## REQUEST
Reproduce the listing below in full, changing every occurrence of "Tepisi" to "Sagovi" and leaving all other text unchanged.

Collected data
==*==

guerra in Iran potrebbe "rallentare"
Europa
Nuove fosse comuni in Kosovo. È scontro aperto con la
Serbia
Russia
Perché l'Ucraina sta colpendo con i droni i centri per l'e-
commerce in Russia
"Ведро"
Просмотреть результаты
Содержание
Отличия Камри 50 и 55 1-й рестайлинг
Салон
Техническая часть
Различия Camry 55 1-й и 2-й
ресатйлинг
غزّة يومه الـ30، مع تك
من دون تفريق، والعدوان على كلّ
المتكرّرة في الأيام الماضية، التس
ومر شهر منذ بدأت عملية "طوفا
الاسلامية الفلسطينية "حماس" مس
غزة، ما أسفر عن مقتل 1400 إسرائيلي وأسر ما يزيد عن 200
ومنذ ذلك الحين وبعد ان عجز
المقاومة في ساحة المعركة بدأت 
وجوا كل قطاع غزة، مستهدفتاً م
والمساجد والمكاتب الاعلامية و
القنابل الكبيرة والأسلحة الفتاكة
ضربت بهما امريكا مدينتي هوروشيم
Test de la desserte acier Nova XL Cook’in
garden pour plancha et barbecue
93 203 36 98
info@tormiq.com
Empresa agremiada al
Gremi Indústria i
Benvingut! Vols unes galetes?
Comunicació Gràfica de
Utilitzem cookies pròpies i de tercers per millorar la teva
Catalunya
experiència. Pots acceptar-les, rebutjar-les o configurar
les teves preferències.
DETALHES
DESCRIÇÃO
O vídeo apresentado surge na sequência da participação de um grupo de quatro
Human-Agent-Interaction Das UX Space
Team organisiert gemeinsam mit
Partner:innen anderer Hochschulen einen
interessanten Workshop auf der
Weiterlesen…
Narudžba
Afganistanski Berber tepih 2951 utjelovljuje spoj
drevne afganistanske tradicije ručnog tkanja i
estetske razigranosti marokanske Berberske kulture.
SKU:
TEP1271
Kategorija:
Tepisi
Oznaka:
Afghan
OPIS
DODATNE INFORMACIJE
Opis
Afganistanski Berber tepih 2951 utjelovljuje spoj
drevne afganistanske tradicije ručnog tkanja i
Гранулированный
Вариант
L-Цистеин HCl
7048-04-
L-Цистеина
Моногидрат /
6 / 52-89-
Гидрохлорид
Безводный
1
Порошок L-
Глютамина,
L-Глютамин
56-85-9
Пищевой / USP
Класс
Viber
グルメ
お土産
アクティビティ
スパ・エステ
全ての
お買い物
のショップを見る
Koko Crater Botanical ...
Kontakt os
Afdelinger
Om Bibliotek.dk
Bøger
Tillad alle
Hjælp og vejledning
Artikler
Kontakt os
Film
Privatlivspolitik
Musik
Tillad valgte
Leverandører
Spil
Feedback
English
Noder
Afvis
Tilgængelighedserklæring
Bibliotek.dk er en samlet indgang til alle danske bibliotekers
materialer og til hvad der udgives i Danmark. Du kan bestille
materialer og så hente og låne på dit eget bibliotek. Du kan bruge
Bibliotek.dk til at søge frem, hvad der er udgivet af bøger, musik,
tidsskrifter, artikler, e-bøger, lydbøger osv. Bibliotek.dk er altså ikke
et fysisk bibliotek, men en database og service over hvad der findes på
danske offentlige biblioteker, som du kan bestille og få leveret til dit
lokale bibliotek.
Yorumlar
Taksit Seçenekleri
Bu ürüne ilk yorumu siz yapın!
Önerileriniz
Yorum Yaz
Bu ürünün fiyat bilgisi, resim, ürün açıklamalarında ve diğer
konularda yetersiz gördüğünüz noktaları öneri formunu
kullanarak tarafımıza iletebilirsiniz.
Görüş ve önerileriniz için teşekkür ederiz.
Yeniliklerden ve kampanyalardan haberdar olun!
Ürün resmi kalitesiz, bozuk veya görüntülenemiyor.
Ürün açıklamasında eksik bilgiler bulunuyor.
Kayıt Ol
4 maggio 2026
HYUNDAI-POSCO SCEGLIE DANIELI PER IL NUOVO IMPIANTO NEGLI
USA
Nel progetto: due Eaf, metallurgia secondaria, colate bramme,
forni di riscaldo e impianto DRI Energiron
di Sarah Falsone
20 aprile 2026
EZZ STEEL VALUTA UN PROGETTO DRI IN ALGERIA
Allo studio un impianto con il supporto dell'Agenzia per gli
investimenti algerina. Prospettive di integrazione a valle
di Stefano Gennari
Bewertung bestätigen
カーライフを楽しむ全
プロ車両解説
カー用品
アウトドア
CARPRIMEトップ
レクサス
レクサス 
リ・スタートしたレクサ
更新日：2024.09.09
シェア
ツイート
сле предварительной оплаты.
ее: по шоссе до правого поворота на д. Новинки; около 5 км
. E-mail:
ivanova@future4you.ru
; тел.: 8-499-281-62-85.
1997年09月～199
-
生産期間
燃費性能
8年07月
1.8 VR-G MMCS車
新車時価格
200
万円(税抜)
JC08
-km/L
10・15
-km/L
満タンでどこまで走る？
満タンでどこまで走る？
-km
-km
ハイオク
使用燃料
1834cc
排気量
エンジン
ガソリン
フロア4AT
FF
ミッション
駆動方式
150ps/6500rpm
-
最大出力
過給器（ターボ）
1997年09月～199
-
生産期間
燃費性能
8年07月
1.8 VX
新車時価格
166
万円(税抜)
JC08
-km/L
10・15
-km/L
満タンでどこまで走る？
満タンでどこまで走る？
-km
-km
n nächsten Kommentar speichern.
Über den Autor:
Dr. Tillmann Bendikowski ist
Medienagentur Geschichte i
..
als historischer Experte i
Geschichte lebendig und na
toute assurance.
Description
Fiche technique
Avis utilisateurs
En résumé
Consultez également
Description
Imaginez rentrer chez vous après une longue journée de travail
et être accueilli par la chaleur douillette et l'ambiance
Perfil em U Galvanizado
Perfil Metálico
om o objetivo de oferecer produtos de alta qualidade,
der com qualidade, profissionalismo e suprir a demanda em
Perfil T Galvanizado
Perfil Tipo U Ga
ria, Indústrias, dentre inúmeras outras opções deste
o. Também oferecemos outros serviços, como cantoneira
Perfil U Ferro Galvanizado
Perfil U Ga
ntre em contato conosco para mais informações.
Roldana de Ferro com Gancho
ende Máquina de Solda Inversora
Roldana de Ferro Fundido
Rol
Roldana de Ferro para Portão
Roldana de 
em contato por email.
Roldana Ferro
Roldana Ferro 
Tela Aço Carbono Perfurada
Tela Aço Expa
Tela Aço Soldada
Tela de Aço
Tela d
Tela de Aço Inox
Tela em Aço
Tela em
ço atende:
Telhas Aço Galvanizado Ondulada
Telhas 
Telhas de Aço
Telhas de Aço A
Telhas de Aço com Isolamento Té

==*==

## ANSWER SPACE
guerra in Iran potrebbe "rallentare"
Europa
Nuove fosse comuni in Kosovo. È scontro aperto con la
Serbia
Russia
Perché l'Ucraina sta colpendo con i droni i centri per l'e-
commerce in Russia
"Ведро"
Просмотреть результаты
Содержание
Отличия Камри 50 и 55 1-й рестайлинг
Салон
Техническая часть
Различия Camry 55 1-й и 2-й
ресатйлинг
غزّة يومه الـ30، مع تك
من دون تفريق، والعدوان على كلّ
المتكرّرة في الأيام الماضية، التس
ومر شهر منذ بدأت عملية "طوفا
الاسلامية الفلسطينية "حماس" مس
غزة، ما أسفر عن مقتل 1400 إسرائيلي وأسر ما يزيد عن 200
ومنذ ذلك الحين وبعد ان عجز
المقاومة في ساحة المعركة بدأت 
وجوا كل قطاع غزة، مستهدفتاً م
والمساجد والمكاتب الاعلامية و
القنابل الكبيرة والأسلحة الفتاكة
ضربت بهما امريكا مدينتي هوروشيم
Test de la desserte acier Nova XL Cook’in
garden pour plancha et barbecue
93 203 36 98
info@tormiq.com
Empresa agremiada al
Gremi Indústria i
Benvingut! Vols unes galetes?
Comunicació Gràfica de
Utilitzem cookies pròpies i de tercers per millorar la teva
Catalunya
experiència. Pots acceptar-les, rebutjar-les o configurar
les teves preferències.
DETALHES
DESCRIÇÃO
O vídeo apresentado surge na sequência da participação de um grupo de quatro
Human-Agent-Interaction Das UX Space
Team organisiert gemeinsam mit
Partner:innen anderer Hochschulen einen
interessanten Workshop auf der
Weiterlesen…
Narudžba
Afganistanski Berber tepih 2951 utjelovljuje spoj
drevne afganistanske tradicije ručnog tkanja i
estetske razigranosti marokanske Berberske kulture.
SKU:
TEP1271
Kategorija:
Sagovi
Oznaka:
Afghan
OPIS
DODATNE INFORMACIJE
Opis
Afganistanski Berber tepih 2951 utjelovljuje spoj
drevne afganistanske tradicije ručnog tkanja i
Гранулированный
Вариант
L-Цистеин HCl
7048-04-
L-Цистеина
Моногидрат /
6 / 52-89-
Гидрохлорид
Безводный
1
Порошок L-
Глютамина,
L-Глютамин
56-85-9
Пищевой / USP
Класс
Viber
グルメ
お土産
アクティビティ
スパ・エステ
全ての
お買い物
のショップを見る
Koko Crater Botanical ...
Kontakt os
Afdelinger
Om Bibliotek.dk
Bøger
Tillad alle
Hjælp og vejledning
Artikler
Kontakt os
Film
Privatlivspolitik
Musik
Tillad valgte
Leverandører
Spil
Feedback
English
Noder
Afvis
Tilgængelighedserklæring
Bibliotek.dk er en samlet indgang til alle danske bibliotekers
materialer og til hvad der udgives i Danmark. Du kan bestille
materialer og så hente og låne på dit eget bibliotek. Du kan bruge
Bibliotek.dk til at søge frem, hvad der er udgivet af bøger, musik,
tidsskrifter, artikler, e-bøger, lydbøger osv. Bibliotek.dk er altså ikke
et fysisk bibliotek, men en database og service over hvad der findes på
danske offentlige biblioteker, som du kan bestille og få leveret til dit
lokale bibliotek.
Yorumlar
Taksit Seçenekleri
Bu ürüne ilk yorumu siz yapın!
Önerileriniz
Yorum Yaz
Bu ürünün fiyat bilgisi, resim, ürün açıklamalarında ve diğer
konularda yetersiz gördüğünüz noktaları öneri formunu
kullanarak tarafımıza iletebilirsiniz.
Görüş ve önerileriniz için teşekkür ederiz.
Yeniliklerden ve kampanyalardan haberdar olun!
Ürün resmi kalitesiz, bozuk veya görüntülenemiyor.
Ürün açıklamasında eksik bilgiler bulunuyor.
Kayıt Ol
4 maggio 2026
HYUNDAI-POSCO SCEGLIE DANIELI PER IL NUOVO IMPIANTO NEGLI
USA
Nel progetto: due Eaf, metallurgia secondaria, colate bramme,
forni di riscaldo e impianto DRI Energiron
di Sarah Falsone
20 aprile 2026
EZZ STEEL VALUTA UN PROGETTO DRI IN ALGERIA
Allo studio un impianto con il supporto dell'Agenzia per gli
investimenti algerina. Prospettive di integrazione a valle
di Stefano Gennari
Bewertung bestätigen
カーライフを楽しむ全
プロ車両解説
カー用品
アウトドア
CARPRIMEトップ
レクサス
レクサス 
リ・スタートしたレクサ
更新日：2024.09.09
シェア
ツイート
сле предварительной оплаты.
ее: по шоссе до правого поворота на д. Новинки; около 5 км
. E-mail:
ivanova@future4you.ru
; тел.: 8-499-281-62-85.
1997年09月～199
-
生産期間
燃費性能
8年07月
1.8 VR-G MMCS車
新車時価格
200
万円(税抜)
JC08
-km/L
10・15
-km/L
満タンでどこまで走る？
満タンでどこまで走る？
-km
-km
ハイオク
使用燃料
1834cc
排気量
エンジン
ガソリン
フロア4AT
FF
ミッション
駆動方式
150ps/6500rpm
-
最大出力
過給器（ターボ）
1997年09月～199
-
生産期間
燃費性能
8年07月
1.8 VX
新車時価格
166
万円(税抜)
JC08
-km/L
10・15
-km/L
満タンでどこまで走る？
満タンでどこまで走る？
-km
-km
n nächsten Kommentar speichern.
Über den Autor:
Dr. Tillmann Bendikowski ist
Medienagentur Geschichte i
..
als historischer Experte i
Geschichte lebendig und na
toute assurance.
Description
Fiche technique
Avis utilisateurs
En résumé
Consultez également
Description
Imaginez rentrer chez vous après une longue journée de travail
et être accueilli par la chaleur douillette et l'ambiance
Perfil em U Galvanizado
Perfil Metálico
om o objetivo de oferecer produtos de alta qualidade,
der com qualidade, profissionalismo e suprir a demanda em
Perfil T Galvanizado
Perfil Tipo U Ga
ria, Indústrias, dentre inúmeras outras opções deste
o. Também oferecemos outros serviços, como cantoneira
Perfil U Ferro Galvanizado
Perfil U Ga
ntre em contato conosco para mais informações.
Roldana de Ferro com Gancho
ende Máquina de Solda Inversora
Roldana de Ferro Fundido
Rol
Roldana de Ferro para Portão
Roldana de 
em contato por email.
Roldana Ferro
Roldana Ferro 
Tela Aço Carbono Perfurada
Tela Aço Expa
Tela Aço Soldada
Tela de Aço
Tela d
Tela de Aço Inox
Tela em Aço
Tela em
ço atende:
Telhas Aço Galvanizado Ondulada
Telhas 
Telhas de Aço
Telhas de Aço A
Telhas de Aço com Isolamento Té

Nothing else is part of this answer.